Site Recovery Manager 6.1 adds a new type of protection group which is a storage policy-based protection group. Storage policy-based protection groups use vSphere storage profiles to identify protected datastores and virtual machines. They automate the process of protecting and unprotecting virtual machines and adding and removing datastores from protection groups. In order to easily identify IBM storage objects in vSphere inventory, you can create an IBM storage tag to create tag rule based storage policy and then associate stretched datastore to a storage policy using IBM storage tag based rules.
How to configure SRM for this solution?
- After pairing the sites together, IBM Storwize Family SRA should be registered with the SRM server instances at primary and recovery sites and then configure array manager using SVC nodes.
- Configure bidirectional Network Mappings, Folder Mappings, Resource Mappings, and Placeholder Datastores Mappings between protected and recovery sites.
- NEW ⇒ SRM 6.1 allows you to configure storage policy based protection group using storage policy mappings.

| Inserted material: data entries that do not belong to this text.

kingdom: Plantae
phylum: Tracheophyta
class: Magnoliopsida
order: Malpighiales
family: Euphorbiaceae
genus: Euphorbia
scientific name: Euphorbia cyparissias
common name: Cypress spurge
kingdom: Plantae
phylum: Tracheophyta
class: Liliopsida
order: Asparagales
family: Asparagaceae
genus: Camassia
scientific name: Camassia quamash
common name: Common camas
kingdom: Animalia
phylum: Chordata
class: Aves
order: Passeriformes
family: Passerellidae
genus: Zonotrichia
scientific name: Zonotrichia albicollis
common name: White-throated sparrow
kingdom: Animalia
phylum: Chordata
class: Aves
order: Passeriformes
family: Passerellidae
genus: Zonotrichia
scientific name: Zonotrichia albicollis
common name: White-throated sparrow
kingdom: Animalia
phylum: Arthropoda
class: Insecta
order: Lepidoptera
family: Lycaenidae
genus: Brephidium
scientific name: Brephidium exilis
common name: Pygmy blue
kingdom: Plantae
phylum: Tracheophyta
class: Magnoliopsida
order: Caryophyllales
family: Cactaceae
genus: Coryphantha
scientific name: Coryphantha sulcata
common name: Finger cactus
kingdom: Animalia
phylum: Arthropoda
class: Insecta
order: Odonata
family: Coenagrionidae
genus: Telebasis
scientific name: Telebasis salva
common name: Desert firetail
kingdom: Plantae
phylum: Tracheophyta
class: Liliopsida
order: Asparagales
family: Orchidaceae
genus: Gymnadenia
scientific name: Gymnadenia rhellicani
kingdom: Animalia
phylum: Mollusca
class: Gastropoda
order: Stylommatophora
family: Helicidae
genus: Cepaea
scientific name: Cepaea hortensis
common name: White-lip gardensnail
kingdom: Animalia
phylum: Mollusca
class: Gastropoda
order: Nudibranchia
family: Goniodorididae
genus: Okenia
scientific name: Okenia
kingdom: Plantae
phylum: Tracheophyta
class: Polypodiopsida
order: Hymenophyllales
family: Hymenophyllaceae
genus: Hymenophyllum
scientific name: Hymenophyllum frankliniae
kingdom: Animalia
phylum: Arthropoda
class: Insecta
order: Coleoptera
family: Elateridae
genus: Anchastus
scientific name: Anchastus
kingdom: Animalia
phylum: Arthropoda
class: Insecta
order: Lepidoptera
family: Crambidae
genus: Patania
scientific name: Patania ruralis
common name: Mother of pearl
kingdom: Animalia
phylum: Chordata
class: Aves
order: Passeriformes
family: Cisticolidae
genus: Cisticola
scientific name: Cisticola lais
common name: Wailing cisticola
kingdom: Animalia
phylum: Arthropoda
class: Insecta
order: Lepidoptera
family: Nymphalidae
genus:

When the storage policy at the protected site is mapped to storage policy at the recovery site, SRM places the recovered virtual machines in the vCenter server inventory and on datastores on the recovery site according to the storage policies that is mapped to on the recovery site.
- NEW ⇒ Storage policy based protection group enables automated protection of virtual machines that are associated with a storage policy which in turn are created by tagging them to reside on a particular datastore. When a virtual machine is associated or disassociated with a storage policy, SRM automatically protects or unprotects it.
- Configure a recovery plan using storage policy based protection group.
Why to test recovery plan?
The tested recovery plan make the environment ready for disaster recovery situations by running almost every aspect of a recovery plan. It is strongly recommended to test the recovery plan for planned migration and disaster recovery situations to avoid surprises.
Okay. I've recovery plan but what’s next??
Failover and reprotect recovery plan: After successfully testing a recovery plan, recovery plan is ready for either planned failover or disaster recovery situations. After fail over, recovery site becomes primary. SRM provides reprotect function to provide automated protection in a reverse direction.
Hopefully above steps will give overview of various configuration steps required to setup a solution and plan accordingly. For additional details related to the configuration, refer technical guide Implementing disaster recovery using IBM SAN Volume Controller and VMware Site Recovery Manager.
Disclaimer : These are my personal views and do not necessarily reflect that of my employer.